I’ve been involved with Toronto Mesh since 2017 and up until recently branding hasn’t been a terribly high priority. The same seems to be true for community networks in general, at first glance most of them don’t seem to have the same branding capabilities as their for-profit counterparts. Some of this is to be expected, after all community networks are defined by the people and technology they are composed of — perhaps designers aren’t drawn to them in the same ways that they aren’t typically drawn to the open-source community. As of 2021, most community networks and mesh-centric community groups do not have established sets of brand guidelines — at least not ones that are publicly available. With the creation of these my goal was to set a new standard for what outward-facing material from these organizations can look like and give further credibility to community networks overall.
For this brand I wanted to avoid any explicit references to the wifi logo which is the obvious first image that comes to mind when thinking of wireless networking. Toronto Mesh is seeking to build a community network, not just give away free wifi. The logo system comprises a typographic logotype as well as a logomark, both of which share the same overlapping circles with randomized colours inspired by the overlapping nature of mesh networks, dot matrix printers, and the many multifaceted community driven approaches to building networks in the commons. The logotype should be used wherever possible whereas the logomark should only be used in places that the full logo isn’t well suited for. Both logos can have their colours randomized on use for added variety.

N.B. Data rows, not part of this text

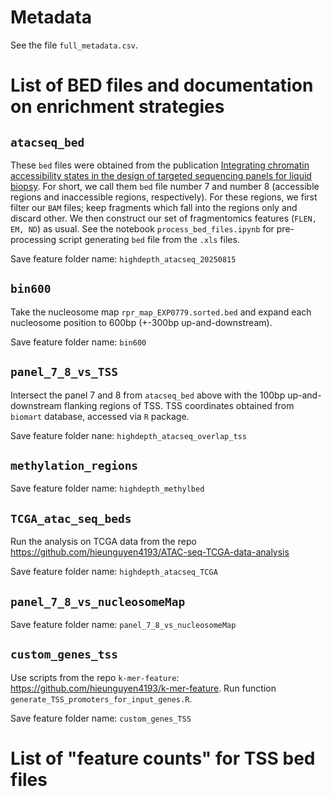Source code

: # Metadata

See the file `full_metadata.csv`. 

# List of BED files and documentation on enrichment strategies

## `atacseq_bed`

These `bed` files were obtained from the publication [Integrating chromatin accessibility states in the design of targeted sequencing panels for liquid biopsy](https://www.nature.com/articles/s41598-022-14675-z). For short, we call them `bed` file number 7 and number 8 (accessible regions and inaccessible regions, respectively). For these regions, we first filter our `BAM` files; keep fragments which fall into the regions only and discard other. We then construct our set of fragmentomics features (`FLEN, EM, ND`) as usual. See the notebook `process_bed_files.ipynb` for pre-processing script generating `bed` file from the `.xls` files.

Save feature folder name: `highdepth_atacseq_20250815`

## `bin600`

Take the nucleosome map `rpr_map_EXP0779.sorted.bed` and expand each nucleosome position to 600bp (+-300bp up-and-downstream). 

Save feature folder name: `bin600`

## `panel_7_8_vs_TSS` 

Intersect the panel 7 and 8 from `atacseq_bed` above with the 100bp up-and-downstream flanking regions of TSS. TSS coordinates obtained from `biomart` database, accessed via `R` package. 

Save feature folder nane: `highdepth_atacseq_overlap_tss`

## `methylation_regions`

Save feature folder name: `highdepth_methylbed`

## `TCGA_atac_seq_beds`
Run the analysis on TCGA data from the repo https://github.com/hieunguyen4193/ATAC-seq-TCGA-data-analysis 

Save feature folder name: `highdepth_atacseq_TCGA`

## `panel_7_8_vs_nucleosomeMap`

Save feature folder name: `panel_7_8_vs_nucleosomeMap`

## `custom_genes_tss` 
Use scripts from the repo `k-mer-feature`: https://github.com/hieunguyen4193/k-mer-feature. Run function `generate_TSS_promoters_for_input_genes.R`.

Save feature folder name: `custom_genes_TSS`

# List of "feature counts" for TSS bed files

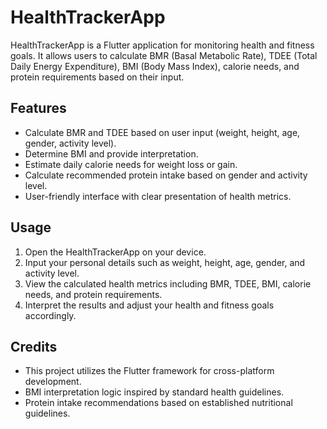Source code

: # HealthTrackerApp

HealthTrackerApp is a Flutter application for monitoring health and fitness goals. It allows users to calculate BMR (Basal Metabolic Rate), TDEE (Total Daily Energy Expenditure), BMI (Body Mass Index), calorie needs, and protein requirements based on their input.

## Features
- Calculate BMR and TDEE based on user input (weight, height, age, gender, activity level).
- Determine BMI and provide interpretation.
- Estimate daily calorie needs for weight loss or gain.
- Calculate recommended protein intake based on gender and activity level.
- User-friendly interface with clear presentation of health metrics.

 

## Usage
1. Open the HealthTrackerApp on your device.
2. Input your personal details such as weight, height, age, gender, and activity level.
3. View the calculated health metrics including BMR, TDEE, BMI, calorie needs, and protein requirements.
4. Interpret the results and adjust your health and fitness goals accordingly.

 
## Credits
- This project utilizes the Flutter framework for cross-platform development.
- BMI interpretation logic inspired by standard health guidelines.
- Protein intake recommendations based on established nutritional guidelines.

 

 
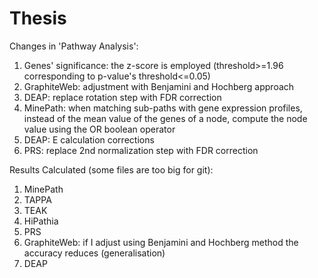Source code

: # Thesis

Changes in 'Pathway Analysis':
1. Genes' significance: the z-score is employed (threshold>=1.96 corresponding to p-value's threshold<=0.05)
2. GraphiteWeb: adjustment with Benjamini and Hochberg approach
3. DEAP: replace rotation step with FDR correction 
4. MinePath: when matching sub-paths with gene expression profiles, instead of the mean value of the genes of a node, compute the node value using the OR boolean operator
5. DEAP: E calculation corrections
6. PRS: replace 2nd normalization step with FDR correction

Results Calculated (some files are too big for git):
1. MinePath
2. TAPPA
3. TEAK
4. HiPathia
5. PRS 
6. GraphiteWeb: if I adjust using Benjamini and Hochberg method the accuracy reduces (generalisation)
7. DEAP

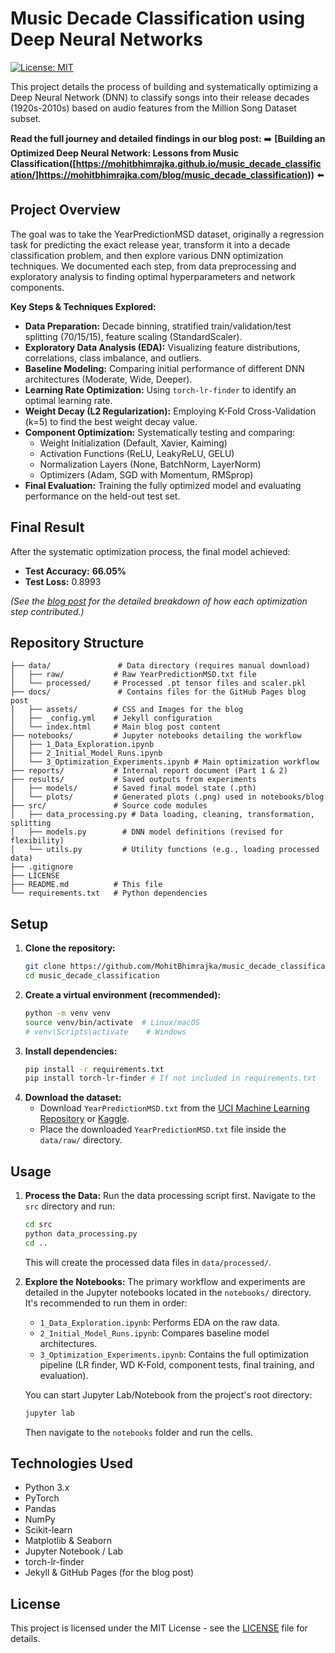 # Music Decade Classification using Deep Neural Networks

[![License: MIT](https://img.shields.io/badge/License-MIT-yellow.svg)](https://opensource.org/licenses/MIT)

This project details the process of building and systematically optimizing a Deep Neural Network (DNN) to classify songs into their release decades (1920s-2010s) based on audio features from the Million Song Dataset subset.

**Read the full journey and detailed findings in our blog post:**
➡️ **[Building an Optimized Deep Neural Network: Lessons from Music Classification([https://mohitbhimrajka.github.io/music_decade_classification/]https://mohitbhimrajka.com/blog/music_decade_classification))** ⬅️

## Project Overview

The goal was to take the YearPredictionMSD dataset, originally a regression task for predicting the exact release year, transform it into a decade classification problem, and then explore various DNN optimization techniques. We documented each step, from data preprocessing and exploratory analysis to finding optimal hyperparameters and network components.

**Key Steps & Techniques Explored:**

*   **Data Preparation:** Decade binning, stratified train/validation/test splitting (70/15/15), feature scaling (StandardScaler).
*   **Exploratory Data Analysis (EDA):** Visualizing feature distributions, correlations, class imbalance, and outliers.
*   **Baseline Modeling:** Comparing initial performance of different DNN architectures (Moderate, Wide, Deeper).
*   **Learning Rate Optimization:** Using `torch-lr-finder` to identify an optimal learning rate.
*   **Weight Decay (L2 Regularization):** Employing K-Fold Cross-Validation (k=5) to find the best weight decay value.
*   **Component Optimization:** Systematically testing and comparing:
    *   Weight Initialization (Default, Xavier, Kaiming)
    *   Activation Functions (ReLU, LeakyReLU, GELU)
    *   Normalization Layers (None, BatchNorm, LayerNorm)
    *   Optimizers (Adam, SGD with Momentum, RMSprop)
*   **Final Evaluation:** Training the fully optimized model and evaluating performance on the held-out test set.

## Final Result

After the systematic optimization process, the final model achieved:

*   **Test Accuracy:** **66.05%**
*   **Test Loss:** 0.8993

*(See the [blog post](https://mohitbhimrajka.github.io/music_decade_classification/) for the detailed breakdown of how each optimization step contributed.)*

## Repository Structure

```
├── data/               # Data directory (requires manual download)
│   ├── raw/           # Raw YearPredictionMSD.txt file
│   └── processed/     # Processed .pt tensor files and scaler.pkl
├── docs/               # Contains files for the GitHub Pages blog post
│   ├── assets/        # CSS and Images for the blog
│   ├── _config.yml    # Jekyll configuration
│   └── index.html     # Main blog post content
├── notebooks/         # Jupyter notebooks detailing the workflow
│   ├── 1_Data_Exploration.ipynb
│   ├── 2_Initial_Model_Runs.ipynb
│   └── 3_Optimization_Experiments.ipynb # Main optimization workflow
├── reports/           # Internal report document (Part 1 & 2)
├── results/           # Saved outputs from experiments
│   ├── models/        # Saved final model state (.pth)
│   └── plots/         # Generated plots (.png) used in notebooks/blog
├── src/               # Source code modules
│   ├── data_processing.py # Data loading, cleaning, transformation, splitting
│   ├── models.py        # DNN model definitions (revised for flexibility)
│   └── utils.py         # Utility functions (e.g., loading processed data)
├── .gitignore
├── LICENSE
├── README.md          # This file
└── requirements.txt   # Python dependencies
```

## Setup

1.  **Clone the repository:**
    ```bash
    git clone https://github.com/MohitBhimrajka/music_decade_classification.git
    cd music_decade_classification
    ```
2.  **Create a virtual environment (recommended):**
    ```bash
    python -m venv venv
    source venv/bin/activate  # Linux/macOS
    # venv\Scripts\activate    # Windows
    ```
3.  **Install dependencies:**
    ```bash
    pip install -r requirements.txt
    pip install torch-lr-finder # If not included in requirements.txt
    ```
4.  **Download the dataset:**
    *   Download `YearPredictionMSD.txt` from the [UCI Machine Learning Repository](https://archive.ics.uci.edu/dataset/203/yearpredictionmsd) or [Kaggle](https://www.kaggle.com/datasets/uciml/millionsongdataset).
    *   Place the downloaded `YearPredictionMSD.txt` file inside the `data/raw/` directory.

## Usage

1.  **Process the Data:** Run the data processing script first. Navigate to the `src` directory and run:
    ```bash
    cd src
    python data_processing.py
    cd ..
    ```
    This will create the processed data files in `data/processed/`.

2.  **Explore the Notebooks:** The primary workflow and experiments are detailed in the Jupyter notebooks located in the `notebooks/` directory. It's recommended to run them in order:
    *   `1_Data_Exploration.ipynb`: Performs EDA on the raw data.
    *   `2_Initial_Model_Runs.ipynb`: Compares baseline model architectures.
    *   `3_Optimization_Experiments.ipynb`: Contains the full optimization pipeline (LR finder, WD K-Fold, component tests, final training, and evaluation).

    You can start Jupyter Lab/Notebook from the project's root directory:
    ```bash
    jupyter lab
    ```
    Then navigate to the `notebooks` folder and run the cells.

## Technologies Used

*   Python 3.x
*   PyTorch
*   Pandas
*   NumPy
*   Scikit-learn
*   Matplotlib & Seaborn
*   Jupyter Notebook / Lab
*   torch-lr-finder
*   Jekyll & GitHub Pages (for the blog post)

## License

This project is licensed under the MIT License - see the [LICENSE](LICENSE) file for details.
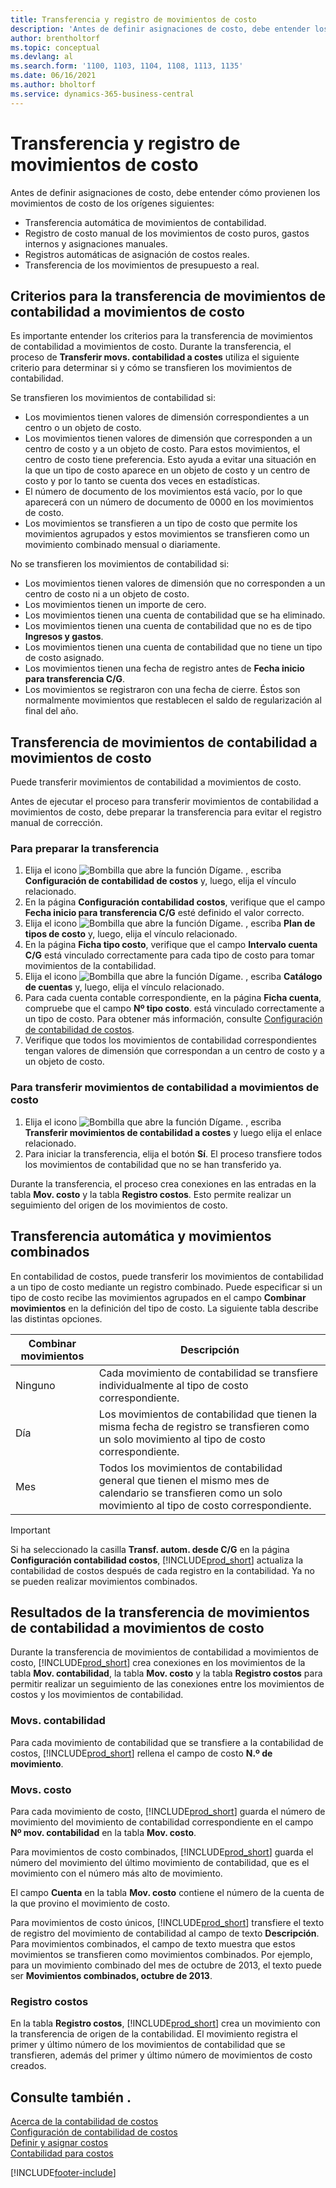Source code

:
 ```yaml
---
title: Transferencia y registro de movimientos de costo
description: 'Antes de definir asignaciones de costo, debe entender los distintos orígenes de dónde provienen los movimientos de costo.'
author: brentholtorf
ms.topic: conceptual
ms.devlang: al
ms.search.form: '1100, 1103, 1104, 1108, 1113, 1135'
ms.date: 06/16/2021
ms.author: bholtorf
ms.service: dynamics-365-business-central
---
```

# Transferencia y registro de movimientos de costo

Antes de definir asignaciones de costo, debe entender cómo provienen los movimientos de costo de los orígenes siguientes:  

- Transferencia automática de movimientos de contabilidad.  
- Registro de costo manual de los movimientos de costo puros, gastos internos y asignaciones manuales.  
- Registros automáticas de asignación de costos reales.  
- Transferencia de los movimientos de presupuesto a real.

## Criterios para la transferencia de movimientos de contabilidad a movimientos de costo

Es importante entender los criterios para la transferencia de movimientos de contabilidad a movimientos de costo. Durante la transferencia, el proceso de **Transferir movs. contabilidad a costes** utiliza el siguiente criterio para determinar si y cómo se transfieren los movimientos de contabilidad.  

Se transfieren los movimientos de contabilidad si:  

- Los movimientos tienen valores de dimensión correspondientes a un centro o un objeto de costo.  
- Los movimientos tienen valores de dimensión que corresponden a un centro de costo y a un objeto de costo. Para estos movimientos, el centro de costo tiene preferencia. Esto ayuda a evitar una situación en la que un tipo de costo aparece en un objeto de costo y un centro de costo y por lo tanto se cuenta dos veces en estadísticas.  
- El número de documento de los movimientos está vacío, por lo que aparecerá con un número de documento de 0000 en los movimientos de costo.  
- Los movimientos se transfieren a un tipo de costo que permite los movimientos agrupados y estos movimientos se transfieren como un movimiento combinado mensual o diariamente.  

No se transfieren los movimientos de contabilidad si:  

- Los movimientos tienen valores de dimensión que no corresponden a un centro de costo ni a un objeto de costo.  
- Los movimientos tienen un importe de cero.  
- Los movimientos tienen una cuenta de contabilidad que se ha eliminado.  
- Los movimientos tienen una cuenta de contabilidad que no es de tipo **Ingresos y gastos**.  
- Los movimientos tienen una cuenta de contabilidad que no tiene un tipo de costo asignado.  
- Los movimientos tienen una fecha de registro antes de **Fecha inicio para transferencia C/G**.  
- Los movimientos se registraron con una fecha de cierre. Éstos son normalmente movimientos que restablecen el saldo de regularización al final del año.

## Transferencia de movimientos de contabilidad a movimientos de costo

Puede transferir movimientos de contabilidad a movimientos de costo.  

Antes de ejecutar el proceso para transferir movimientos de contabilidad a movimientos de costo, debe preparar la transferencia para evitar el registro manual de corrección.  

### Para preparar la transferencia  

1.  Elija el icono ![Bombilla que abre la función Dígame.](media/ui-search/search_small.png "Dígame qué desea hacer") , escriba **Configuración de contabilidad de costos** y, luego, elija el vínculo relacionado.  
2.  En la página **Configuración contabilidad costos**, verifique que el campo **Fecha inicio para transferencia C/G** esté definido el valor correcto.  
3.  Elija el icono ![Bombilla que abre la función Dígame.](media/ui-search/search_small.png "Dígame qué desea hacer") , escriba **Plan de tipos de costo** y, luego, elija el vínculo relacionado.  
4.  En la página **Ficha tipo costo**, verifique que el campo **Intervalo cuenta C/G** está vinculado correctamente para cada tipo de costo para tomar movimientos de la contabilidad.  
5.  Elija el icono ![Bombilla que abre la función Dígame.](media/ui-search/search_small.png "Dígame qué desea hacer") , escriba **Catálogo de cuentas** y, luego, elija el vínculo relacionado.  
6.  Para cada cuenta contable correspondiente, en la página **Ficha cuenta**, compruebe que el campo **Nº tipo costo**. está vinculado correctamente a un tipo de costo. Para obtener más información, consulte [Configuración de contabilidad de costos](finance-set-up-cost-accounting.md).  
7.  Verifique que todos los movimientos de contabilidad correspondientes tengan valores de dimensión que correspondan a un centro de costo y a un objeto de costo.  

### Para transferir movimientos de contabilidad a movimientos de costo

1.  Elija el icono ![Bombilla que abre la función Dígame.](media/ui-search/search_small.png "Dígame qué desea hacer") , escriba **Transferir movimientos de contabilidad a costes** y luego elija el enlace relacionado.  
2.  Para iniciar la transferencia, elija el botón **Sí**. El proceso transfiere todos los movimientos de contabilidad que no se han transferido ya.  

Durante la transferencia, el proceso crea conexiones en las entradas en la tabla **Mov. costo** y la tabla **Registro costos**. Esto permite realizar un seguimiento del origen de los movimientos de costo.

## Transferencia automática y movimientos combinados

En contabilidad de costos, puede transferir los movimientos de contabilidad a un tipo de costo mediante un registro combinado. Puede especificar si un tipo de costo recibe las movimientos agrupados en el campo **Combinar movimientos** en la definición del tipo de costo. La siguiente tabla describe las distintas opciones.  

|Combinar movimientos|Descripción|  
|---------------------|-----------------|  
|Ninguno|Cada movimiento de contabilidad se transfiere individualmente al tipo de costo correspondiente.|  
|Día|Los movimientos de contabilidad que tienen la misma fecha de registro se transfieren como un solo movimiento al tipo de costo correspondiente.|  
|Mes|Todos los movimientos de contabilidad general que tienen el mismo mes de calendario se transfieren como un solo movimiento al tipo de costo correspondiente.|  

> [!IMPORTANT]  
>  Si ha seleccionado la casilla **Transf. autom. desde C/G** en la página **Configuración contabilidad costos**, [!INCLUDE[prod_short](includes/prod_short.md)] actualiza la contabilidad de costos después de cada registro en la contabilidad. Ya no se pueden realizar movimientos combinados.

## Resultados de la transferencia de movimientos de contabilidad a movimientos de costo

Durante la transferencia de movimientos de contabilidad a movimientos de costo, [!INCLUDE[prod_short](includes/prod_short.md)]  crea conexiones en los movimientos de la tabla **Mov. contabilidad**, la tabla **Mov. costo** y la tabla  **Registro costos** para permitir realizar un seguimiento de las conexiones entre los movimientos de costos y los movimientos de contabilidad.  

### Movs. contabilidad

Para cada movimiento de contabilidad que se transfiere a la contabilidad de costos, [!INCLUDE[prod_short](includes/prod_short.md)] rellena el campo de costo **N.º de movimiento**.  

### Movs. costo

Para cada movimiento de costo, [!INCLUDE[prod_short](includes/prod_short.md)] guarda el número de movimiento del movimiento de contabilidad correspondiente en el campo **Nº mov. contabilidad** en la tabla **Mov. costo**.  

Para movimientos de costo combinados, [!INCLUDE[prod_short](includes/prod_short.md)] guarda el número del movimiento del último movimiento de contabilidad, que es el movimiento con el número más alto de movimiento.  

El campo **Cuenta** en la tabla **Mov. costo** contiene el número de la cuenta de la que provino el movimiento de costo.  

Para movimientos de costo únicos, [!INCLUDE[prod_short](includes/prod_short.md)] transfiere el texto de registro del movimiento de contabilidad al campo de texto **Descripción**. Para movimientos combinados, el campo de texto muestra que estos movimientos se transfieren como movimientos combinados. Por ejemplo, para un movimiento combinado del mes de octubre de 2013, el texto puede ser **Movimientos combinados, octubre de 2013**.  

### Registro costos

En la tabla **Registro costos**, [!INCLUDE[prod_short](includes/prod_short.md)] crea un movimiento con la transferencia de origen de la contabilidad. El movimiento registra el primer y último número de los movimientos de contabilidad que se transfieren, además del primer y último número de movimientos de costo creados.

## Consulte también .

 [Acerca de la contabilidad de costos](finance-about-cost-accounting.md)  
 [Configuración de contabilidad de costos](finance-set-up-cost-accounting.md)  
 [Definir y asignar costos](finance-define-and-allocate-costs.md)  
 [Contabilidad para costos](finance-manage-cost-accounting.md)


[!INCLUDE[footer-include](includes/footer-banner.md)]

While still making use of the same dot-matrix inspired aesthetic and colour palette, the logomark is significantly more abstract. It does contain a nifty easter egg however! When the absent spaces and filled circles are interpreted as binary (absent=0, filled=1) and converted to ASCII characters, the logomark actually spells “tomesh”. Neat!
Toronto Mesh Logomark
From the beginning I wanted to use this project as an opportunity to investigate methods of conforming images to fit an organization’s branding. Lots of brands already do this with patterns, overlays, filters, and with duotone colour processes, but none of these approaches seemed to be the right fit for Toronto Mesh. Inspired by the dithered duotone treatment used by Low-tech Magazine’s solar powered website I decided to do a deep dive into dithering.
To create these images I worked with Cole Anthony Capilongo to define a standardized dithering process that can be applied to any input image with minimal creative adjustments needed. This process involves bayer matrix dithering with a 4 colour linearized greyscale palette to ensure that any sRGB encoded image can be filtered properly. If we were to dither the image directly with the coloured palette any image with colours that are close to the brand colours would become biased towards them, dithering with greyscale first and then replacing the palette with the desired brand colours as a post-process ensures that they are evenly spread throughout the image based on luminance alone.
Unfortunately no previous tool existed that could do all these steps within one program and I’m thankful that I was able to get Cole to build the colour palette replacement feature into Didder, his command-line image dithering application. I highly recommend that you check it out if you’re into this kind of image manipulation, it is by far the most advanced dithering program I’ve ever come across and it’s capable of much more than I’ve used it for here!
Additional details and a full description of how to accomplish this specific image filtering technique are available in the brand guidelines document, while instructions and commands for Didder are not present in this version a close read of the man pages should give you all the information you need to replicate the process! Note that you may need to adjust the strength of the Bayer matrix to achieve the results shown here, somewhere around 40–50% is usually about right.
Brand Guidelines & Typography
Every good brand is backed by a robust set of guidelines! This document covers everything from logo and colour usage to defined typesetting styles for titles. Being a community group based around open-source it only made sense for Toronto Mesh to use open-source typefaces! I selected Space Grotesk for titles and display use cases, and Inter for body copy (and pretty much everything else). Inter is quite a neutral choice on the surface but its large character set and great Opentype feature support makes it a compelling one… In my opinion anyways, there are certainly edgier fonts out there!
Colours are defined in a myriad of ways including both 8-bit sRGB and linearized floating-point sRGB. I’ve never come across other guidelines that do this and have had many scenarios working in applications that only accept linear values where I have wished that these just be made available officially. I firmly believe that designers should have minimal interactions with colourspace converters when implementing brand colours.
If you wish to view the full brand guidelines document it can be downloaded here.
Toronto Mesh T-Shirt
Rebranded Twitter page & social content examples
Currently this project has not been implemented, I plan to update parts of this based on initial feedback from Toronto Mesh members and (assuming it gains widespread approval) I aim to roll out this new branding some time in 2022.